I just went through an exhausting procedure where I renamed over 30,000 files. Some of the file name are over 100 characters and some contain the same word throughout the file name..

Example: Planning and Development Instructions for Development Permit.pdf

Same words are : Development

Is there a script or command that will look at all files in a folder and return results with just the files that have two ore more of the same words?

Thanks :laughing:

I don't know of an existing tool to do that. Seems like a good job for a scripting language (or Excel if you use Opus to turn the filepaths into something you can paste into Excel).

I have exported all the file names into an excel document but do not know the function/command to find duplicate names in each file. Any help would be frea. Thank you

You would have to write macro code (Visual Basic) to do this in Excel, or find someone who can do it for you. You need to split each name into "words" and count the number of occurrences of each word. You would need to be the judge of what constitutes a word. Words are not always separated by spaces. For example:

[ol][li]Planning and Development Instructions for Development Permit.pdf[/li][li]Planning_and_Development Instructions for Development Permit.pdf[/li][/ol]
Regards, AB

Thanks for the help, i just email staff in the IT department to help me out with this!

Ill let you know if it works, and will post the script

This Excel macro will identify the file names with any repeating words and copy the file name to another sheet. The macro looks for the file names on "Sheet1" starting with cell "A1". The names with repeated words are copied to "Sheet2" starting at cell "A1". You can change these to where your data is. Here is the macro code.

CODE:

Sub FindRepeatedWords()

Dim Cell As Range
Dim DSO As Object
Dim DstRng As Range
Dim R As Long
Dim RegExp As Object
Dim RngEnd As Range
Dim SrcRng As Range
Dim W As Variant
Dim Words As Variant

'Define the starting cells for the Source and Destination ranges
Set SrcRng = Worksheets("Sheet1").Range("A1")
Set DstRng = Worksheets("Sheet2").Range("A1")

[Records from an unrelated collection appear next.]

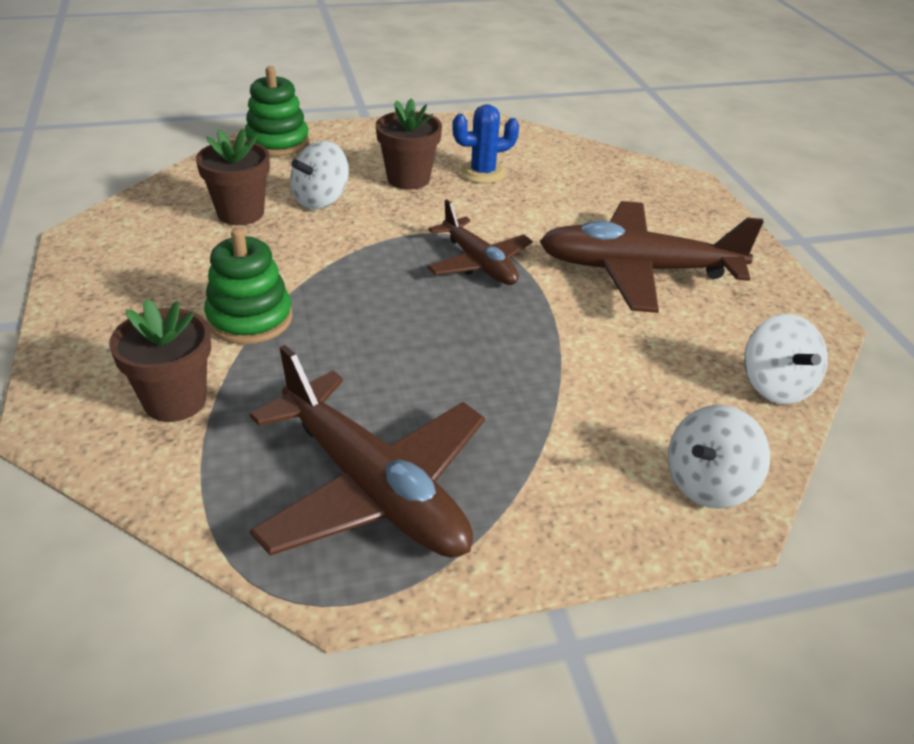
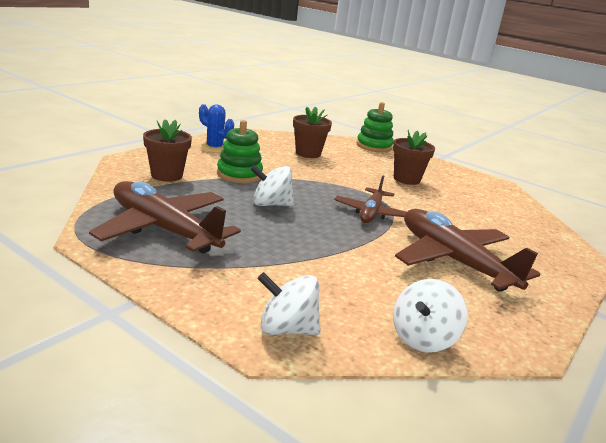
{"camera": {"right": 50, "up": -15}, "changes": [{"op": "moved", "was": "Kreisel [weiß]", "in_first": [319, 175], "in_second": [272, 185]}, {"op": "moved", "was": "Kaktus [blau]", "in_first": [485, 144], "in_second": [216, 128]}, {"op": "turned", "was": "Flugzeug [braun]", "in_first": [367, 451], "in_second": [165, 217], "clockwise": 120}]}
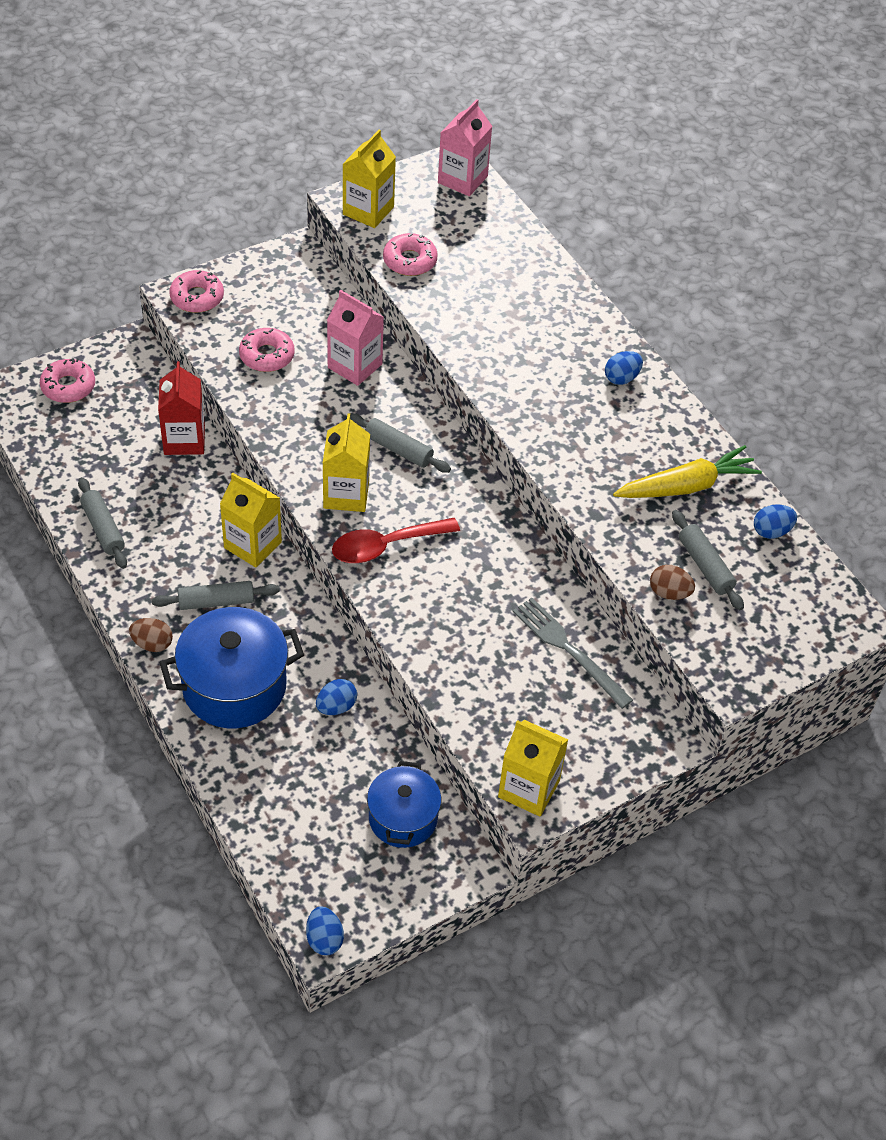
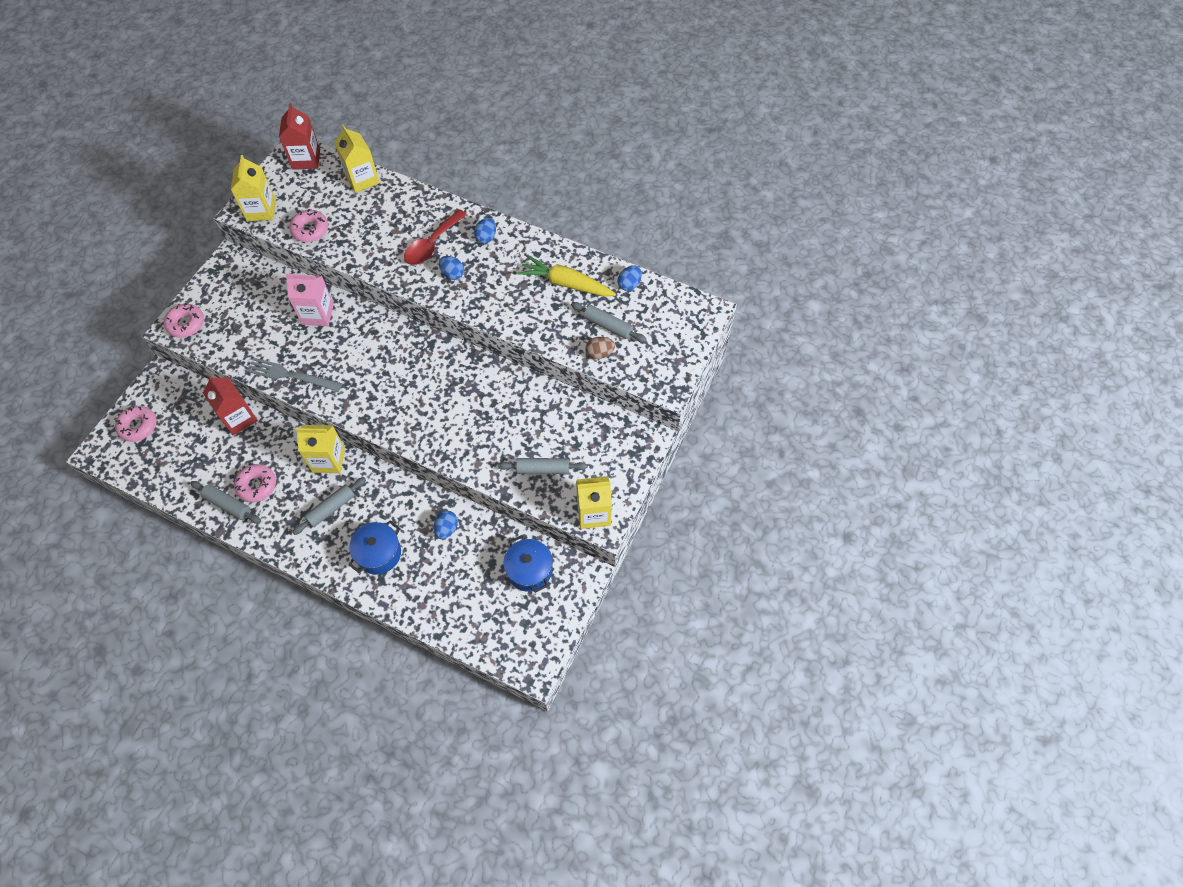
{"camera": {"right": -30, "up": 10}, "changes": [{"op": "removed", "was": "Ei [braun]", "in_first": [151, 635]}, {"op": "moved", "was": "Donut [rosa]", "in_first": [267, 350], "in_second": [255, 483]}, {"op": "moved", "was": "Ei [blau]", "in_first": [325, 930], "in_second": [451, 268]}, {"op": "moved", "was": "Getränkekarton [gelb]", "in_first": [346, 462], "in_second": [356, 159]}, {"op": "moved", "was": "Löffel [rot]", "in_first": [396, 540], "in_second": [435, 237]}, {"op": "moved", "was": "Nudelholz [grau]", "in_first": [400, 443], "in_second": [542, 466]}, {"op": "moved", "was": "Gabel [grau]", "in_first": [573, 653], "in_second": [294, 374]}, {"op": "recoloured", "was": "Getränkekarton [rosa]", "now": "Getränkekarton [rot]", "in_first": [465, 147], "in_second": [299, 136]}, {"op": "turned", "was": "Karotte [gelb]", "in_first": [687, 471], "in_second": [567, 275], "clockwise": -105}, {"op": "resized", "was": "Kochtopf [blau]", "in_first": [232, 667], "in_second": [374, 547], "ratio": 0.63}]}
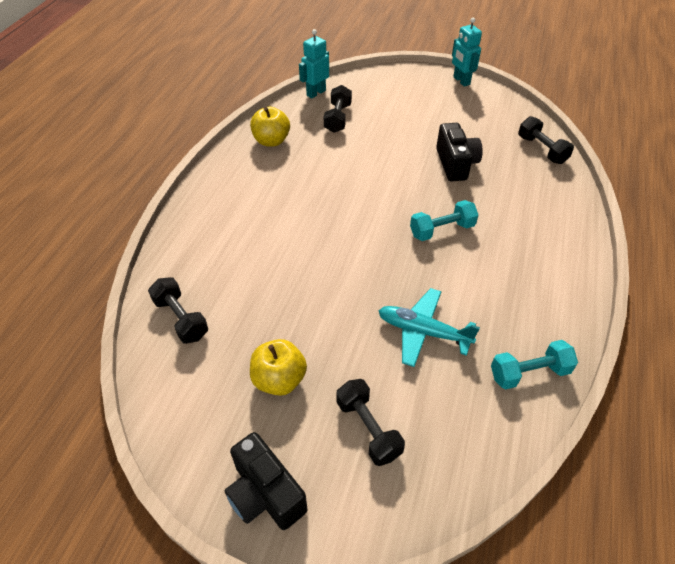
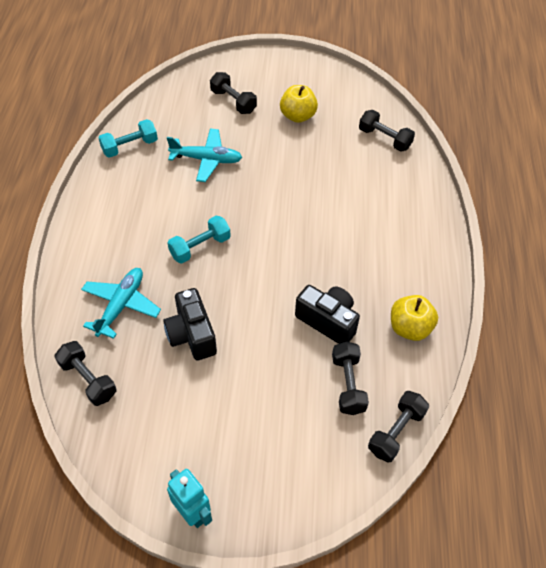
{"camera": {"right": 165, "up": 5}, "changes": [{"op": "added", "now": "Flugzeug [türkis]", "in_second": [121, 303]}, {"op": "moved", "was": "Kamera [schwarz]", "in_first": [265, 481], "in_second": [327, 314]}, {"op": "replaced", "was": "Roboter [türkis]", "now": "Hantel [schwarz]", "in_first": [314, 64], "in_second": [398, 427]}]}
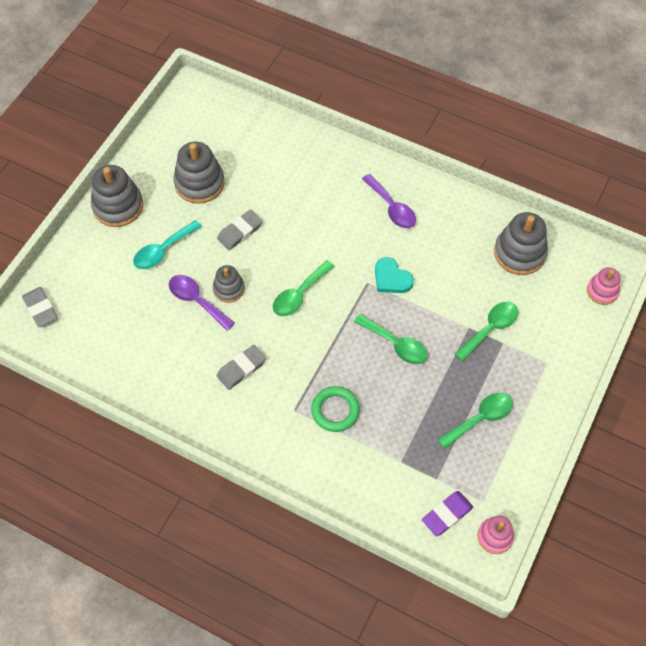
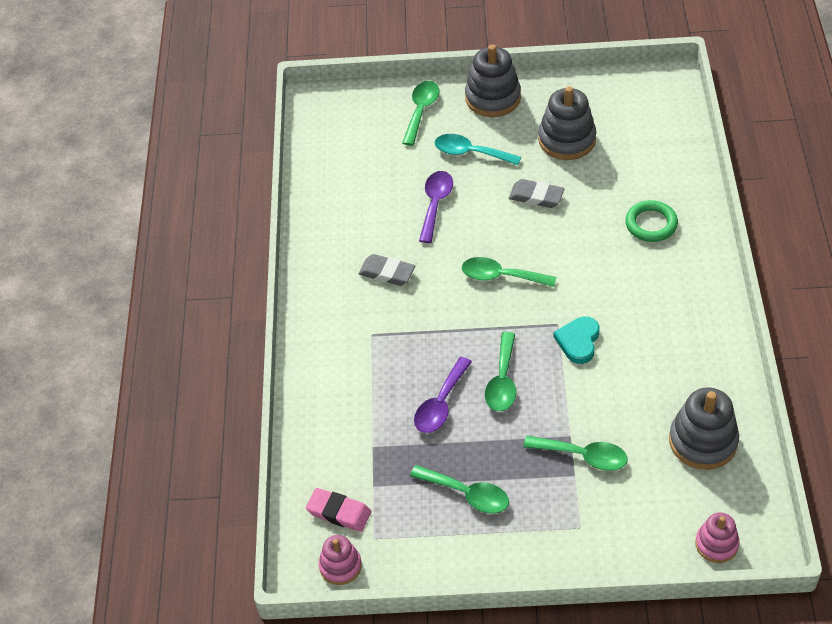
{"camera": {"right": 65, "up": -10}, "changes": [{"op": "removed", "was": "Radiergummi [grau]", "in_first": [40, 307]}, {"op": "removed", "was": "Stapelspielzeug [grau]", "in_first": [229, 284]}, {"op": "added", "now": "Löffel [grün]", "in_second": [421, 113]}, {"op": "moved", "was": "Ring [grün]", "in_first": [335, 409], "in_second": [651, 221]}, {"op": "moved", "was": "Löffel [lila]", "in_first": [389, 201], "in_second": [443, 395]}, {"op": "recoloured", "was": "Radiergummi [lila]", "now": "Radiergummi [rosa]", "in_first": [447, 513], "in_second": [339, 510]}]}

'Find the last cell in the column with data
Set RngEnd = SrcRng.Parent.Cells(Rows.Count, SrcRng.Column).End(xlUp)
'Exit if no data is found
If RngEnd.Row < SrcRng.Row Then Exit Sub

'Extend the range to the last cell in the column
Set SrcRng = SrcRng.Parent.Range(SrcRng, RngEnd)

 'Create the associative array for identifying repeated words
  Set DSO = CreateObject("Scripting.Dictionary")
  DSO.CompareMode = vbTextCompare

 'Create the word parser
  Set RegExp = CreateObject("VBScript.RegExp")
  RegExp.Global = True
  RegExp.IgnoreCase = True
  RegExp.Pattern = "(\w+)\b"
  
  For Each Cell In SrcRng
    Set Words = RegExp.Execute(Cell.Text)
    For Each W In Words
      If Not DSO.Exists(W.Value) Then
        DSO.Add W.Value, 1
      Else
       'Copy to file name to new sheet
        DstRng.Offset(R, 0) = Cell
       'Advance the row counter
        R = R + 1
        Exit For
      End If
    Next W
    DSO.RemoveAll
  Next Cell

'Free the object references and memory
Set DSO = Nothing
Set RegExp = Nothing

End Sub

I prefer perl...

while (<>) { if (m/\b(\w+)\b.+\b\1\b/g) { print $_; } }

Unfortunately the above regex does not work in DO search.